• [EXTRAIT]:
+--
Des fûts d'huiles de silicone dissimulés, une fausse comptabilité sur clé USB, des prothèses conformes produites seulement en cas de contrôle... Des années durant, PIP a trompé la vigilance de TÜV. Le leader mondial du contrôle qualité certifiait les implants de la société depuis 1997. Il attribuait aussi le marquage CE des prothèses PIP, gage de succès commercial. Le responsable informatique de PIP, cité comme témoin, a raconté qu'il avait installé deux bases de données. Celles-ci permettaient de présenter un faux document aux visites annuelles de TÜV. "Je supprimais les fournisseurs [de gel] indésirables", explique Hervé Dessoliers.

Autre témoin, Vincent Poirier, technicien qualité, raconte qu'aux audits de TÜV, "tous les fûts de remplissage non certifié disparaissaient""C'était entré dans les mœurs pour tout le monde" dans l'entreprise, dit-il. "Les salariés connaissaient les instructions qu'ils avaient à suivre", précise Hannelore Font. "Tout le monde était au courant depuis des années du manège qui se mettait en place" avant chaque audit, renchérit Loïc Gossart.
+--
(Éléments du jeu de données)
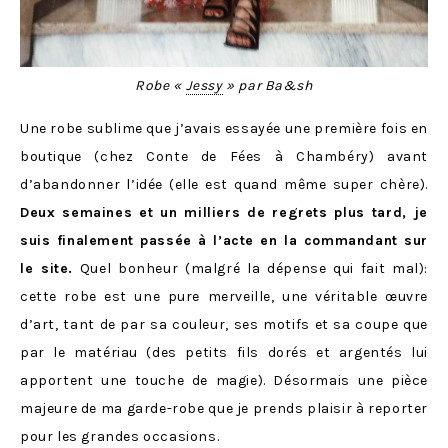
R
obe «
Jessy
» par Ba&sh
Une robe sublime que j’avais essayée une première fois en
boutique (chez Conte de Fées à Chambéry) avant
d’abandonner l’idée (elle est quand même super chère).
Deux semaines et un milliers de regrets plus tard, je
suis finalement passée à l’acte en la commandant sur
le site.
Quel bonheur (malgré la dépense qui fait mal):
cette robe est une pure merveille, une véritable œuvre
d’art, tant de par sa couleur, ses motifs et sa coupe que
par le matériau (des petits fils dorés et argentés lui
apportent une touche de magie). Désormais une pièce
majeure de ma garde-robe que je prends plaisir à reporter
pour les grandes occasions.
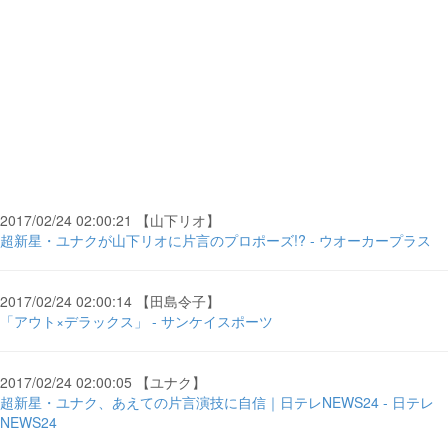
2017/02/24 02:00:21 【山下リオ】
超新星・ユナクが山下リオに片言のプロポーズ!? - ウオーカープラス
2017/02/24 02:00:14 【田島令子】
「アウト×デラックス」 - サンケイスポーツ
2017/02/24 02:00:05 【ユナク】
超新星・ユナク、あえての片言演技に自信｜日テレNEWS24 - 日テレ
NEWS24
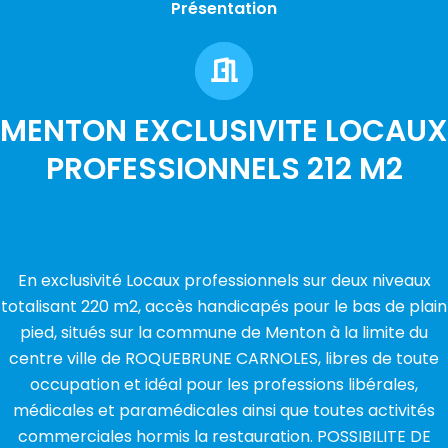
Présentation
MENTON EXCLUSIVITE LOCAUX
PROFESSIONNELS 212 M2
En exclusivité Locaux professionnels sur deux niveaux
totalisant 220 m2, accès handicapés pour le bas de plain
pied, situés sur la commune de Menton à la limite du
centre ville de ROQUEBRUNE CARNOLES, libres de toute
occupation et idéal pour les professions libérales,
médicales et paramédicales ainsi que toutes activités
commerciales hormis la restauration. POSSIBILITE DE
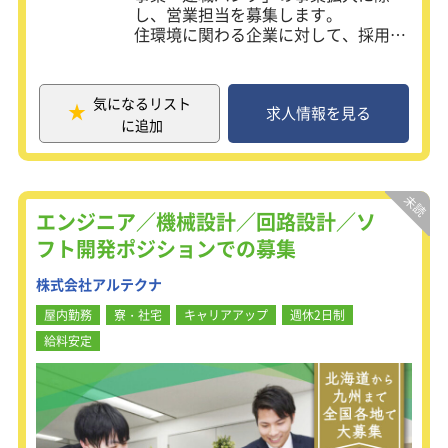
し、営業担当を募集します。
住環境に関わる企業に対して、採用課
題の解決をメインに、ただのセールス
だけではなく、顧客の課題ヒアリン
グ・解決策の提案など、新規事業に繋
気になるリスト
がる業務まで実践していただきます。
求人情報を見る
に追加
大きな裁量権のもと、営業戦略の立案
から新規事業立ち上げまでをお任せ致
します！
【具体的には】
エンジニア／機械設計／回路設計／ソ
人材紹介事業の法人営業
フト開発ポジションでの募集
商品企画・設計
営業戦略の立案・実行
株式会社アルテクナ
※弊社は法人営業(RA)とキャリアアド
屋内勤務
寮・社宅
キャリアアップ
週休2日制
バイザー(CA)を分業しており、それら
給料安定
を兼務をして頂く可能性がございま
す。
＜法人営業＞
人材要件定義
選考フォロー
+--
• [CONSIGNE]: D'après l'extrait, depuis quelle année TÜV certifiait-il les implants de PIP ? Répondez en une phrase, s'il vous plaît.

• [CORRIGÉ]: TÜV certifiait les implants de PIP depuis 1997.